I thought it may come at some point, I mean no child is perfect, although I always feel my children are. I wasn’t sure what form it would come in. The greatest fear was that it would be drugs. I had a plan for that. I would re mortgage my house and get them in the best treatment program ever. I wondered what would happen if that didn’t take and funds ran out. I knew then I would have to let them go and hope they returned alive and not broken beyond repair. That would hurt, it would be devastating.
I thought it may come in the form of just simply moving away to college or a job and that may happen yet. He is young. I would miss them, it would be difficult.
I thought it would come in the form of a girl. Actually, I was sure it would be a girl. When you are the most important female in their life for the first 18 years and along comes a girl, any girl, there is going to be trouble.
Now, if, she is the perfect girl, that I love and he does too and of course she loves me, then problem diverted. But just like us ladies we are going to kiss a lot of frogs before we find the prince.
The problem is boys are going to kiss the girls and put their moms on the back burner while doing so. And as a Mom you are going to see all the wrong frogs for your son and there is nothing you can do about it.
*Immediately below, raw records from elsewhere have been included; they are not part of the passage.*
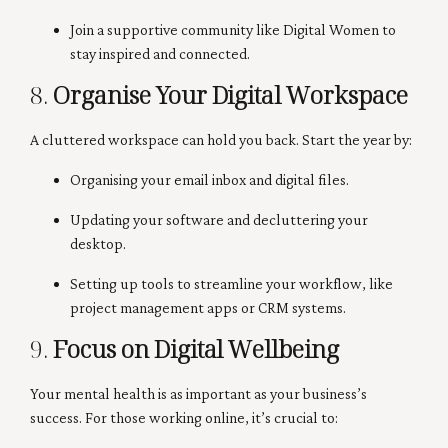
Join a supportive community like Digital Women to
stay inspired and connected.
8.
Organise Your Digital Workspace
A cluttered workspace can hold you back. Start the year by:
Organising your email inbox and digital files.
Updating your software and decluttering your
desktop.
Setting up tools to streamline your workflow, like
project management apps or CRM systems.
9.
Focus on Digital Wellbeing
Your mental health is as important as your business’s
success. For those working online, it’s crucial to:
But yet, what you do is get angry with your son.
You see things they can’t and you try to communicate it to them. You get angry because what feels like all of the sudden their priorities are all messed up. They say things to you that you are sure are the words of the “girlfriend”. It all comes to a head and you realize you have lost, you have lost. You have lost influence over their lives. Okay, maybe, let me try to call it what you are thinking, you have lost control. I can’t just tell him what to do and he will do it. He use to be so compliant. Now, he fights me, it feels like at every turn, every direction. AND NOW he is OLD ENOUGH TO ACTUALLY CALL ME OUT! WTF!
You invest every cell of your being into a child ( your children) and you love them so much. And now you are so angry with their choices and decisions and at the same time you are trying to protect them from making mistakes, emotional ones, educational ones, financial ones. And you are just left feeling hurt as they get in the car that you bought them to spend Father’s Day with another family.
You want to say “I gave up my life for you, I live for you. Every decision I ever made, I thought about your best interest” AND now I am the mean Mom, the not understanding Mom, the Mom who doesn’t get it, the Mom that rides your ass, the Mom who speaks with attitude. “ Do you hear yourself?”, he says to me “This is the reason I don’t want to be here”. <heart stab, stab, stab> My son doesn’t want to be with me. It hurts. It fucking hurts.